В этом контексте дух представляет собой комплекс идеалов и ценностей, внутренне осознанных и признанных народом. Под народом подразумевается не количественная, «арифметическая» масса, а «преемственно живущее коллективное целое».1 Таким образом, первоисточником власти выступает нация, то есть «народ, внутренне слившийся в нечто целое, ... с известным духом или миросозерцанием, с известными идеалами...»2. Все остальные элементы государственно-правовой и цивилизационно-культурной сферы являются производными от базисной парадигмы «духа нации».
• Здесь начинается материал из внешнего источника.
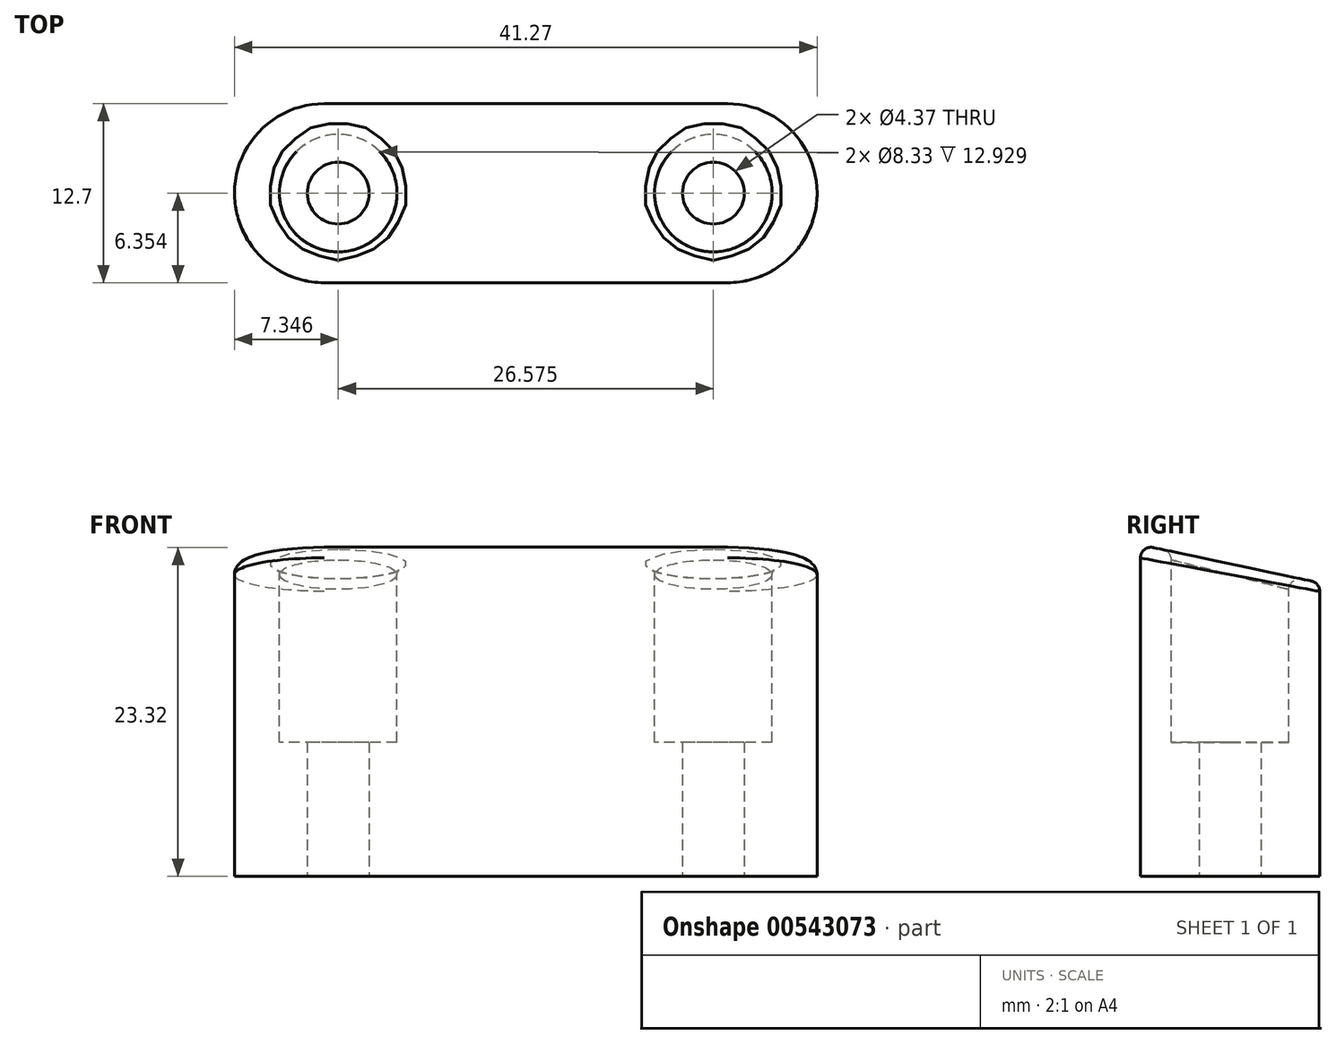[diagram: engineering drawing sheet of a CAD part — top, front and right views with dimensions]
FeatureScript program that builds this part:
annotation { "Feature Type Name" : "Feature", "Feature Type Description" : "" }
export const myFeature = defineFeature(function(context is Context, id is Id, definition is map)
    precondition{}
    {
        {
            var Q0;
            Q0=qCreatedBy(makeId("Top.planeOp"),FACE);
            var sketch = newSketch(context, id + "F0", { "sketchPlane" : qUnion([Q0])});
            skLineSegment(sketch, "E0.bottom", {"start": v(-19.9, 5.96) * mm, "end": v(21.38, 5.96) * mm});
            skLineSegment(sketch, "E0.top", {"start": v(-19.9, -6.74) * mm, "end": v(21.38, -6.74) * mm});
            skLineSegment(sketch, "E0.left", {"start": v(-19.9, 5.96) * mm, "end": v(-19.9, -6.74) * mm});
            skLineSegment(sketch, "E0.right", {"start": v(21.38, 5.96) * mm, "end": v(21.38, -6.74) * mm});
            skSolve(sketch);
        }
        {
            var Q0;
            Q0 = qSketchRegion(id + "F0", true);
            extrude(context, id + "F1", {"entities" : qUnion([Q0]), "depth" : 23.5 * mm, "offsetDistance" : 25 * mm});
        }
        {
            var Q0;
            Q0=makeQuery(id+"F1.opExtrude","CAP_FACE",FACE,{"disambiguationData":[OSD([sQuery(id+"F0.wireOp",EDGE,"E0.bottom"),sQuery(id+"F0.wireOp",EDGE,"E0.top"),sQuery(id+"F0.wireOp",EDGE,"E0.left"),sQuery(id+"F0.wireOp",EDGE,"E0.right")])],"isStart":true});
            var sketch = newSketch(context, id + "F2", { "sketchPlane" : qUnion([Q0])});
            skCircle(sketch, "E1", {"center": v(-12.54, 0.39) * mm, "radius": 2.18 * mm});
            skCircle(sketch, "E2", {"center": v(14.03, 0.39) * mm, "radius": 2.18 * mm});
            skSolve(sketch);
        }
        {
            var Q0;
            Q0 = qSketchRegion(id + "F2", true);
            extrude(context, id + "F3", {"entities" : qUnion([Q0]), "operationType" : NewBodyOperationType.REMOVE, "oppositeDirection" : true, "depth" : 25 * mm, "offsetDistance" : 25 * mm});
        }
        {
            var Q0;
            Q0=makeQuery(id+"F1.opExtrude","CAP_FACE",FACE,{"disambiguationData":[OSD([sQuery(id+"F0.wireOp",EDGE,"E0.bottom"),sQuery(id+"F0.wireOp",EDGE,"E0.top"),sQuery(id+"F0.wireOp",EDGE,"E0.left"),sQuery(id+"F0.wireOp",EDGE,"E0.right")])],"isStart":false});
            var sketch = newSketch(context, id + "F4", { "sketchPlane" : qUnion([Q0])});
            skCircle(sketch, "E3", {"center": v(-12.54, -0.39) * mm, "radius": 4.17 * mm});
            skCircle(sketch, "E4", {"center": v(14.03, -0.39) * mm, "radius": 4.17 * mm});
            skSolve(sketch);
        }
        {
            var Q0;
            Q0 = qSketchRegion(id + "F4", true);
            extrude(context, id + "F5", {"entities" : qUnion([Q0]), "operationType" : NewBodyOperationType.REMOVE, "oppositeDirection" : true, "depth" : 14 * mm, "offsetDistance" : 25 * mm});
        }
        {
            var Q0;
            Q0=makeQuery(id+"F1.opExtrude","CAP_EDGE",EDGE,{"disambiguationData":[OSD([sQuery(id+"F0.wireOp",EDGE,"E0.bottom")])],"isStart":false});
            chamfer(context, id + "F6", {"entities" : qUnion([Q0]), "chamferType" : ChamferType.OFFSET_ANGLE, "width" : 12.7 * mm, "oppositeDirection" : true, "angle" : 12 * degree, "tangentPropagation" : true});
        }
        {
            var Q0;
            Q0=makeQuery(id+"F1.opExtrude","SWEPT_EDGE",EDGE,{"disambiguationData":[OSD([sQuery(id+"F0.wireOp",EDGE,"E0.top"),sQuery(id+"F0.wireOp",EDGE,"E0.right")])]});
            var Q1;
            Q1=makeQuery(id+"F1.opExtrude","SWEPT_EDGE",EDGE,{"disambiguationData":[OSD([sQuery(id+"F0.wireOp",EDGE,"E0.bottom"),sQuery(id+"F0.wireOp",EDGE,"E0.right")])]});
            var Q2;
            Q2=makeQuery(id+"F1.opExtrude","SWEPT_EDGE",EDGE,{"disambiguationData":[OSD([sQuery(id+"F0.wireOp",EDGE,"E0.top"),sQuery(id+"F0.wireOp",EDGE,"E0.left")])]});
            var Q3;
            Q3=makeQuery(id+"F1.opExtrude","SWEPT_EDGE",EDGE,{"disambiguationData":[OSD([sQuery(id+"F0.wireOp",EDGE,"E0.bottom"),sQuery(id+"F0.wireOp",EDGE,"E0.left")])]});
            fillet(context, id + "F7", {"entities" : qUnion([Q0, Q1, Q2, Q3]), "radius" : 6.35 * mm, "tangentPropagation" : true, "allowEdgeOverflow" : false});
        }
        {
            var Q0;
            Q0=makeQuery(id+"F6.opChamfer","BLEND_FACE",FACE,{"disambiguationData":[OSD([sQuery(id+"F0.wireOp",EDGE,"E0.bottom")])]});
            fillet(context, id + "F8", {"entities" : qUnion([Q0]), "radius" : .75 * mm, "tangentPropagation" : true, "allowEdgeOverflow" : false});
        }
    });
В государственном устройстве осуществляется высшая охрана всего того, что полагается не только правовым, но и правильным, должным, справедливым. Здесь, в этой сфере, гарантируется не только право, но и «правда», в понимании которой отражено доверие данного, созидающего государственную жизнь, народа к силе определённого типа и качества. В государственных институтах, поэтому, обязательно отражается этический потенциал народа.

Следовательно, попытки трактовки проблемы легитимности верховенства власти с позиций чистой юридической догматики без учёта философско-правовой разработки её принципиально-сущностных, ментальных «кодов», не дают возможности для адекватного осмысления феномена.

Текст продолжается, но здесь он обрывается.